Der Rahmen für die EUid soll für alle zur Verfügung stehen, die ihn nutzen wollen: Alle EU-Bürgerinnen und EU-Bürger, Menschen, die in der EU wohnen und Unternehmen, die die EUid nutzen möchten, werden dies tun können. Die EUid-Brieftaschen werden auf vertrauenswürdigen digitalen Identitäten beruhen, die von den Mitgliedstaaten bereitgestellt werden. In Österreich wird die ID Austria, an deren Umsetzung das BMI gemeinsam mit dem Bundesministerium für Digitalisierung und Wirtschaftsstandort (BMDW) arbeitet, die Basis für diese neue Identität bilden. Die EUid-Brieftaschen werden weithin verwendbar sein, um Nutzer zu identifizieren oder bestimmte persönliche Attribute nachzuweisen und ihnen so Zugang zu öffentlichen und privaten digitalen Diensten in der gesamten Union zu ermöglichen. Die EUid wird den Menschen, die diesen Dienst nutzen werden, die Kontrolle über ihre Daten geben. Die EUid-Brieftaschen werden es den Menschen ermöglichen, darüber zu entscheiden, welche Aspekte ihrer Identität, Daten und Zertifikate sie an Dritte weitergeben, und den Überblick darüber zu behalten. Die Kontrolle durch die Nutzer sorgt dafür, dass lediglich gewünschte notwendige Informationen weitergegeben werden.
Damit alle natürlichen und juristischen Personen in der Europäischen Union einen sicheren, vertrauenswürdigen und nahtlosen Zugang zu grenz­überschreitenden öffentlichen und privaten Diensten erhalten, gibt jeder Mitgliedstaat innerhalb eines Jahres nach Inkrafttreten dieser Verordnung eine EUid-Brieftasche aus. Diese EUid-Brieftaschen werden entweder von einem Mitgliedstaat oder im Auftrag eines Mitgliedstaats ausgestellt. Alternativ dazu ist eine unabhängige Ausstellung möglich, die aber von einem EU-Mitgliedstaat anerkannt sein muss. Der Rahmen für die europäische digitale Identität beruht auf Grundlage der vorgeschlagenen neuen eIDAS-Verordnung und erweitert lediglich den Funktionsumfang und die Verwendbarkeit der nationalen eIDs durch eine persönliche digitale Brieftasche.

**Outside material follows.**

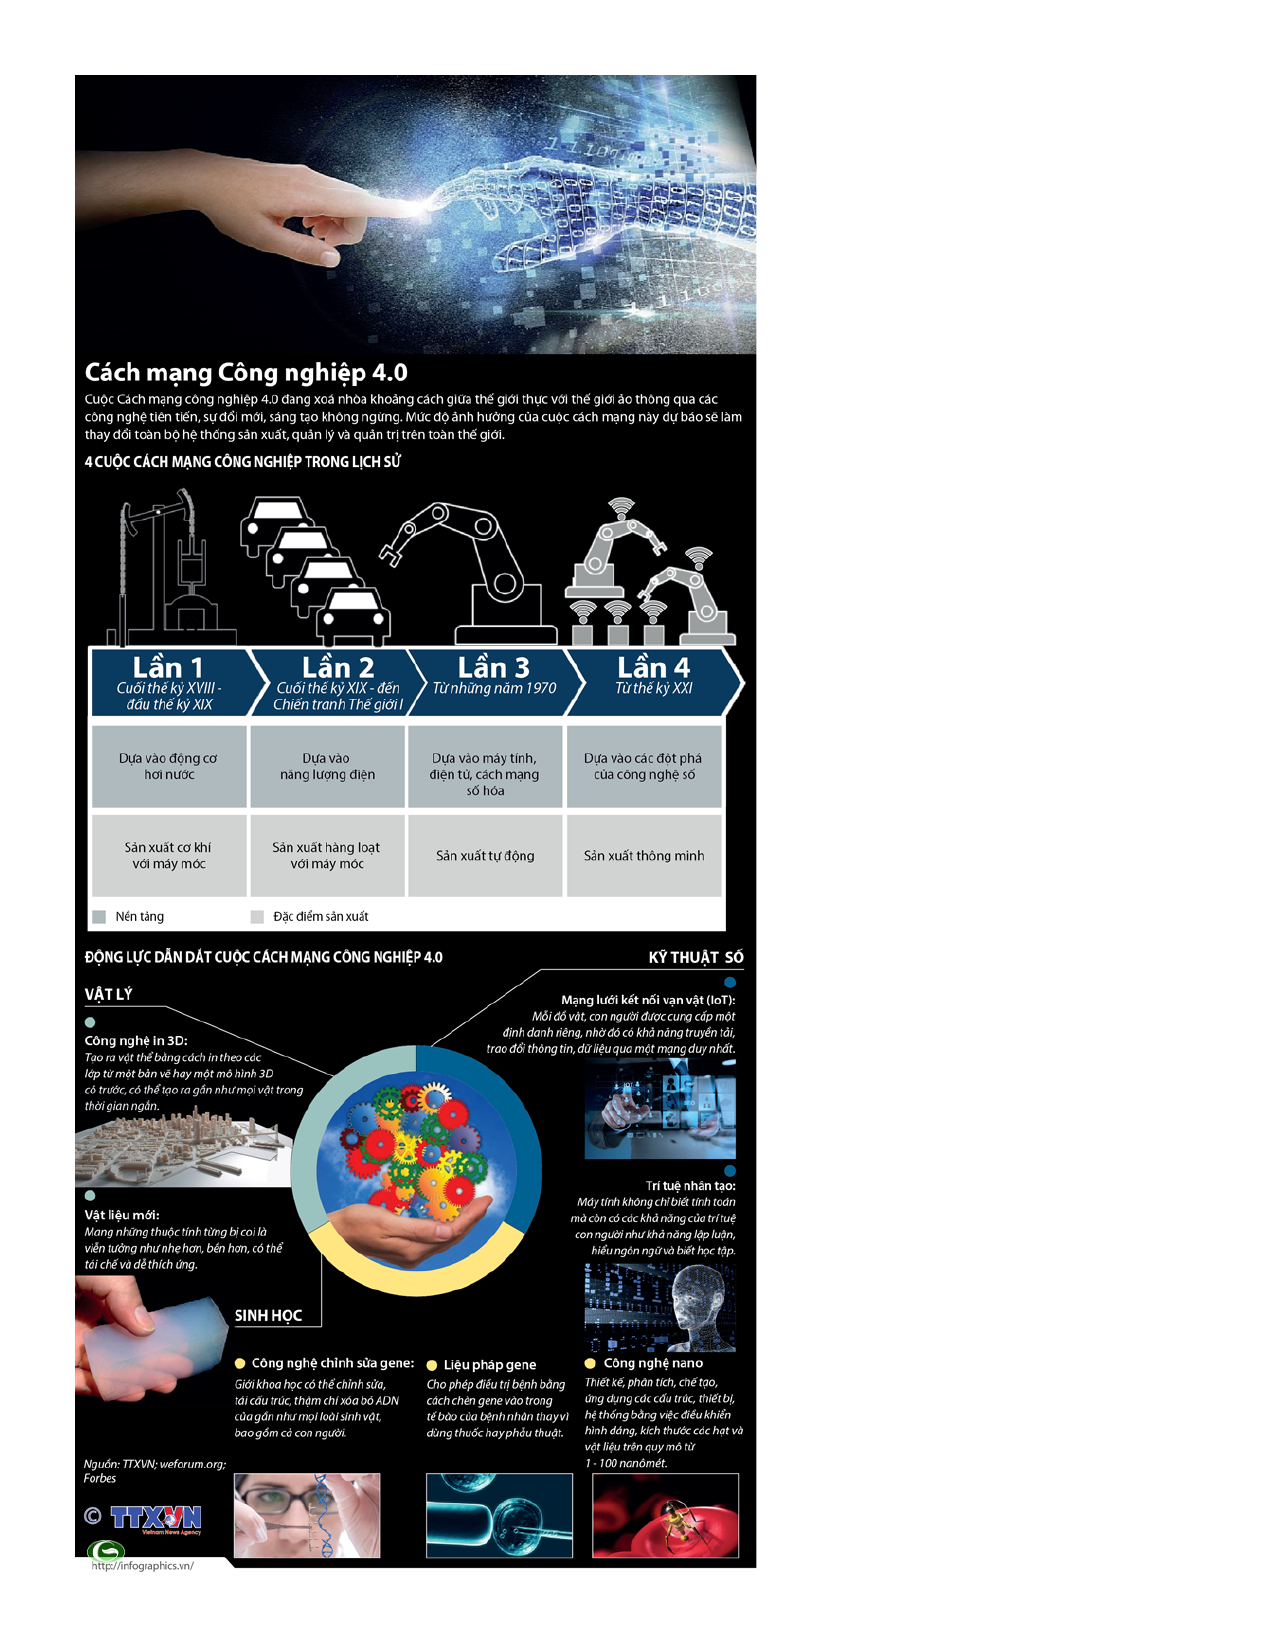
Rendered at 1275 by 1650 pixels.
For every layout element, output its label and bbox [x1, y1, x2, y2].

picture [75, 75, 757, 1575]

Die EUid-Brieftaschen ermöglichen dem Nutzer das sichere, transparente und nachvollziehbare Anfordern und Erhalten, Speichern, Auswählen, Kombinieren und Weitergeben der erforderlichen gesetzlichen Personenidentifizierungsdaten und elektronischen Attributsbescheinigungen, um sich online und offline zur Nutzung öffentlicher und privater Online-Dienste zu authentifizieren. Ferner ist das Unterzeichnen mit qualifizierten elektronischen Signaturen möglich.